Курт замирает на полуслове, поднимает глаза, следя за указывающей на что-то рукой командира, и жестом удивления взъерошивает волосы. Нелегкая - или наоборот, весёлая - судьба местного правителя тут же становится забытой.
Из-за деревьев на противоположной стороне площади проступают здания. Покосившиеся, кривые, местами перекрученные, как отжатое белье, они вызывают мысль о землетрясении. Даже издалека видно, какие большие трещины у них на фасадах. А стоит только пройти от памятника в их сторону метров пятьсот, как начинает чувствоваться, что пологий луг площади забирает вверх.
- Это похоже на эффект от ударной волны.
- И мы идем туда, Капитан? - недоверчиво спрашивает Курт.

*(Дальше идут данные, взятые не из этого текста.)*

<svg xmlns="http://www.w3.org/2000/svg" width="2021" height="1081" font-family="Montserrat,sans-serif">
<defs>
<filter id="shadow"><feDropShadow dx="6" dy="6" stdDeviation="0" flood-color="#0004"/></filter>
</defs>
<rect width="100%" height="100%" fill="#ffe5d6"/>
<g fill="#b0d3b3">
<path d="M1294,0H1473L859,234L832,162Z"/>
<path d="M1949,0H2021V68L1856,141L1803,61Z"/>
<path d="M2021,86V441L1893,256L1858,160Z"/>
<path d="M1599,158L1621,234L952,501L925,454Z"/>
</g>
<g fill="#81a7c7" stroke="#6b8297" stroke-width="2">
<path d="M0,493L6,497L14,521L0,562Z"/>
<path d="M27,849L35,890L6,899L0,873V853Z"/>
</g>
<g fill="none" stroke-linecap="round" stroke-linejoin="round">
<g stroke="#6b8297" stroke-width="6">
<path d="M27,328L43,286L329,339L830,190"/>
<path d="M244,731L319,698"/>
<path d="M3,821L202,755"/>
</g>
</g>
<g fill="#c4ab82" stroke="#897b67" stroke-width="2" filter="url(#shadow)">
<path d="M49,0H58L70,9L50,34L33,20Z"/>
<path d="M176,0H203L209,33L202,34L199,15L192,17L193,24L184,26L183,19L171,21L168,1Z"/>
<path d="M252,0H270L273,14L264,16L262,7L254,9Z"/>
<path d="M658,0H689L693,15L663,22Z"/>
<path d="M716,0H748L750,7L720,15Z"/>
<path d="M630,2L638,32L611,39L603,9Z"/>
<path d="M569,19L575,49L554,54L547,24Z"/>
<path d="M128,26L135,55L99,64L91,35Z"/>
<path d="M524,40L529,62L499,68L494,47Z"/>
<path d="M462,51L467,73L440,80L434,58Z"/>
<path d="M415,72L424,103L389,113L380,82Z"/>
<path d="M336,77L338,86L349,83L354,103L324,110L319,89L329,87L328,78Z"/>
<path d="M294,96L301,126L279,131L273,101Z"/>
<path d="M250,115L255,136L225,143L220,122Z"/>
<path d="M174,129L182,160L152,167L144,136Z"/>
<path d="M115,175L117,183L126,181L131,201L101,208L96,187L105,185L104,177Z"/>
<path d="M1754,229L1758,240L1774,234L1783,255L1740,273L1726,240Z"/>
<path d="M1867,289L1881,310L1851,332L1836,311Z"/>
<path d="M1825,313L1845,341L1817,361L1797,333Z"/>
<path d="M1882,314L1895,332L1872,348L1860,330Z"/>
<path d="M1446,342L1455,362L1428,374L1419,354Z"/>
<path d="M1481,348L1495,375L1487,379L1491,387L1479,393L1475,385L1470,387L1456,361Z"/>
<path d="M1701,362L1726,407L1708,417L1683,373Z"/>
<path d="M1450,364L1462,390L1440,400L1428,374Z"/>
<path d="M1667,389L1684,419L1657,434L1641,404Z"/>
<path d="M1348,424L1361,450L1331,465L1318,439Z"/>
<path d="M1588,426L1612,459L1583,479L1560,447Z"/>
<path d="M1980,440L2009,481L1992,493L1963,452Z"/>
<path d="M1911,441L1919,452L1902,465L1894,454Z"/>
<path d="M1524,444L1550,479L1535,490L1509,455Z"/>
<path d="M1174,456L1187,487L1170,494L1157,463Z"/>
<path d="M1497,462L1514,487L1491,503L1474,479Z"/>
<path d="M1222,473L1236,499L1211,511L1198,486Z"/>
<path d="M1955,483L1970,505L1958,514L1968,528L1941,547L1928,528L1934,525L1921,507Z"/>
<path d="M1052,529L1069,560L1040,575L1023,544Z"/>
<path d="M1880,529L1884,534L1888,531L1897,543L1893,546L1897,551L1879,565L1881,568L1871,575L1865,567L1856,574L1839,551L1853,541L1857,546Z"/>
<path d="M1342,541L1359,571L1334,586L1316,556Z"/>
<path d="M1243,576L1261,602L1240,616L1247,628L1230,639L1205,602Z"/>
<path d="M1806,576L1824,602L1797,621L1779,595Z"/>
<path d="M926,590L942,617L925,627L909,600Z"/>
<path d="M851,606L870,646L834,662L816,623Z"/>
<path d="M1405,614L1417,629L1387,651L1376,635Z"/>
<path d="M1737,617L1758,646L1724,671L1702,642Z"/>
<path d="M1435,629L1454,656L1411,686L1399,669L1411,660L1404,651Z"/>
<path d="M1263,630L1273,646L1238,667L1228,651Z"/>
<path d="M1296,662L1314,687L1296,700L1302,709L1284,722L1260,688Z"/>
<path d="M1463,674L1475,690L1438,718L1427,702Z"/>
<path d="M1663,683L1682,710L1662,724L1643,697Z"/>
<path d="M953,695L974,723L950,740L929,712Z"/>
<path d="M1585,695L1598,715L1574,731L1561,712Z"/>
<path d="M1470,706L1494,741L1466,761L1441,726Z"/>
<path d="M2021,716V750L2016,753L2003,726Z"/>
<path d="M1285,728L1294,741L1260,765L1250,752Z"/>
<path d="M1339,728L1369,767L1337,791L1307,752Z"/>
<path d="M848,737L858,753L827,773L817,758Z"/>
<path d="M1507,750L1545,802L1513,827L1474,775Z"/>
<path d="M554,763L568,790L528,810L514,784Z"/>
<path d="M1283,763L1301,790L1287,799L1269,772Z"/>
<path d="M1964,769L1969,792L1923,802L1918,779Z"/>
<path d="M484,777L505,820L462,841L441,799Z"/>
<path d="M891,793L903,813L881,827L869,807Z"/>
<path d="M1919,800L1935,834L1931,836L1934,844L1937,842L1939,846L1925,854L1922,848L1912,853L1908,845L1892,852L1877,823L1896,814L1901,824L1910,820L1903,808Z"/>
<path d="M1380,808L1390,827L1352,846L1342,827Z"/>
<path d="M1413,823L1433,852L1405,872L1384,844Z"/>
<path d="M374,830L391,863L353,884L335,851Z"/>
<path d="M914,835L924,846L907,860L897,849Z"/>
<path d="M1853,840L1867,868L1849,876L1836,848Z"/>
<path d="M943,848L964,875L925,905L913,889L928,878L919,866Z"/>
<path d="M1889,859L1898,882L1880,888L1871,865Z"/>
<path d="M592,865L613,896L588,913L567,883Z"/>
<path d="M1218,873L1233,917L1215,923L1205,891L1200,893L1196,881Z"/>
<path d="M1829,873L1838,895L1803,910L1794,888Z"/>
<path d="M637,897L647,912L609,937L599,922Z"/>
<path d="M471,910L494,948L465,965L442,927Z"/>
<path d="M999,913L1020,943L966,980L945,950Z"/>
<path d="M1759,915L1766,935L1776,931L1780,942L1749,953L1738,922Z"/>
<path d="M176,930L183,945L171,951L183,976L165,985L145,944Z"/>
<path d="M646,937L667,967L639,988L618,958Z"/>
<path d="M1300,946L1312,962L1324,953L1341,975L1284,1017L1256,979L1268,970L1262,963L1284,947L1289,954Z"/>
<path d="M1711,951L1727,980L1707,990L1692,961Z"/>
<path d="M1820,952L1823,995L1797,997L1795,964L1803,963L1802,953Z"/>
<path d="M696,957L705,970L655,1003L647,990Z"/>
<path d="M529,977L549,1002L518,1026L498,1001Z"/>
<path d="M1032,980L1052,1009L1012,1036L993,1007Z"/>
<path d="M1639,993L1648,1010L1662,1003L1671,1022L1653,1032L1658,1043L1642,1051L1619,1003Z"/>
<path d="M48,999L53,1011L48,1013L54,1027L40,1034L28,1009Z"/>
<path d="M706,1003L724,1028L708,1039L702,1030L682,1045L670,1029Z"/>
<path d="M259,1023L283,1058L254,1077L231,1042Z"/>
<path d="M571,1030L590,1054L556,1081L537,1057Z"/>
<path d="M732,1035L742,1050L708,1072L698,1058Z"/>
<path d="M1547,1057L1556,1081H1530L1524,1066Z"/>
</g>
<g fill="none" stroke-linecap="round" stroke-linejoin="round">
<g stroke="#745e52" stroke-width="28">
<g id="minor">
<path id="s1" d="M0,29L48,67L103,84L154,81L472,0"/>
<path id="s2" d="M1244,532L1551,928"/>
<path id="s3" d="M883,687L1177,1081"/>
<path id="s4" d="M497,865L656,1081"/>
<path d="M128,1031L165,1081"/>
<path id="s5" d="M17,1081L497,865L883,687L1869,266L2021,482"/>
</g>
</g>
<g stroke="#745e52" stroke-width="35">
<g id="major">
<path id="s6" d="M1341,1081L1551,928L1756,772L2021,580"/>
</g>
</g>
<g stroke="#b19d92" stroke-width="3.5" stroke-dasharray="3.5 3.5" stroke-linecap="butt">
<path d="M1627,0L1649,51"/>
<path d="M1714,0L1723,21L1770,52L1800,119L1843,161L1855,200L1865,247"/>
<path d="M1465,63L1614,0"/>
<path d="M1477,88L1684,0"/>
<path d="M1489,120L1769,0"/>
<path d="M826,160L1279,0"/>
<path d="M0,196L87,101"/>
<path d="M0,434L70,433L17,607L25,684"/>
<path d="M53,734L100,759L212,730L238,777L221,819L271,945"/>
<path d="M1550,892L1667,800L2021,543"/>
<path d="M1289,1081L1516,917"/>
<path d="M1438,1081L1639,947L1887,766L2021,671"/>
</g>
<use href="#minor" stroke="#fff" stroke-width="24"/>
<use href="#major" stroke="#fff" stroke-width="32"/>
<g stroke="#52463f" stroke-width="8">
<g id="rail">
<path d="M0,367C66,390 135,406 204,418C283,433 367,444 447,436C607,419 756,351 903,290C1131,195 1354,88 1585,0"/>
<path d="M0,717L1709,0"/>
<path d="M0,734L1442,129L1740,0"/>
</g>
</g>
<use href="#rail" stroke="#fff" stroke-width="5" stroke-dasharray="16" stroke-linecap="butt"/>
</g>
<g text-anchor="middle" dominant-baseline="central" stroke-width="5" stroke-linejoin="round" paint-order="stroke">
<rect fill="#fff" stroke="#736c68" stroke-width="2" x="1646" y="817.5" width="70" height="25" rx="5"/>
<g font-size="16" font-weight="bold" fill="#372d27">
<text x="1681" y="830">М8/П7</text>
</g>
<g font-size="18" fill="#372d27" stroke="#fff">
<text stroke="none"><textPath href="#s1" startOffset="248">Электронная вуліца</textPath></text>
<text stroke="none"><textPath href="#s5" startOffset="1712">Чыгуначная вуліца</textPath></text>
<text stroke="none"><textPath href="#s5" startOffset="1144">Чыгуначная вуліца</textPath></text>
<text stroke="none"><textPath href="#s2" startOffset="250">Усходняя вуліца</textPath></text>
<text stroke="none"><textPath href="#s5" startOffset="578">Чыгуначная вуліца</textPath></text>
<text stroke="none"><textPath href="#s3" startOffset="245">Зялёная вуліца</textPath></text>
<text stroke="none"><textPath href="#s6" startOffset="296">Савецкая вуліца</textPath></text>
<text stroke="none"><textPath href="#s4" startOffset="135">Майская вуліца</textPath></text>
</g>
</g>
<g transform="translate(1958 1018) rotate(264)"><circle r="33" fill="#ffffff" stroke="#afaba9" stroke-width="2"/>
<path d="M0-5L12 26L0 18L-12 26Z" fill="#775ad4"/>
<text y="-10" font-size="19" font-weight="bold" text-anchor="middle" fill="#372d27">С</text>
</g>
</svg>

- Мы идем прямо. Что означает - да, туда.
- Зачем?
- Боишься натереть мозоли?
Курт хмурится на что-то тёмное, виднеющееся в узких просветах между деревьями и домами.
- Мне кажется, что дальше совсем развалины. Что там делать? Что искать?
- Эхо войны, - говорит Капитан.
- А?
- Искать эхо войны. Бомбу. То, что сбросили на этот город.
- С чего ты так уверен, что где-то там лежит бомба? Может, город повредило землетрясение. И гораздо позже, чем он умер или его покинули выжившие.
- На сейсмоопасном участке бы не стали разворачивать площадь и тем более строить высотки. Не стали бы вообще строить такой крупный город, потому что здесь равнины, а не острова, место выбирай - сколько хочешь…
- Без знаний о тектонической подвижности и прочих процессах в планетарной коре все эти рассуждения - просто пшик.
- Хватит умничать, - обрывает их Четвёртая. - Если там последствия землетрясения - ерунда. Но, если там бомба, то там и та дрянь, которая всех убила. Надо ли нам идти смотреть на неё? Ей дышать?
Капитан мнёт ботинком траву. Они уже подошли к искалеченным домам достаточно близко, чтобы можно было почувствовать, какая здесь потрескавшаяся, неровная почва.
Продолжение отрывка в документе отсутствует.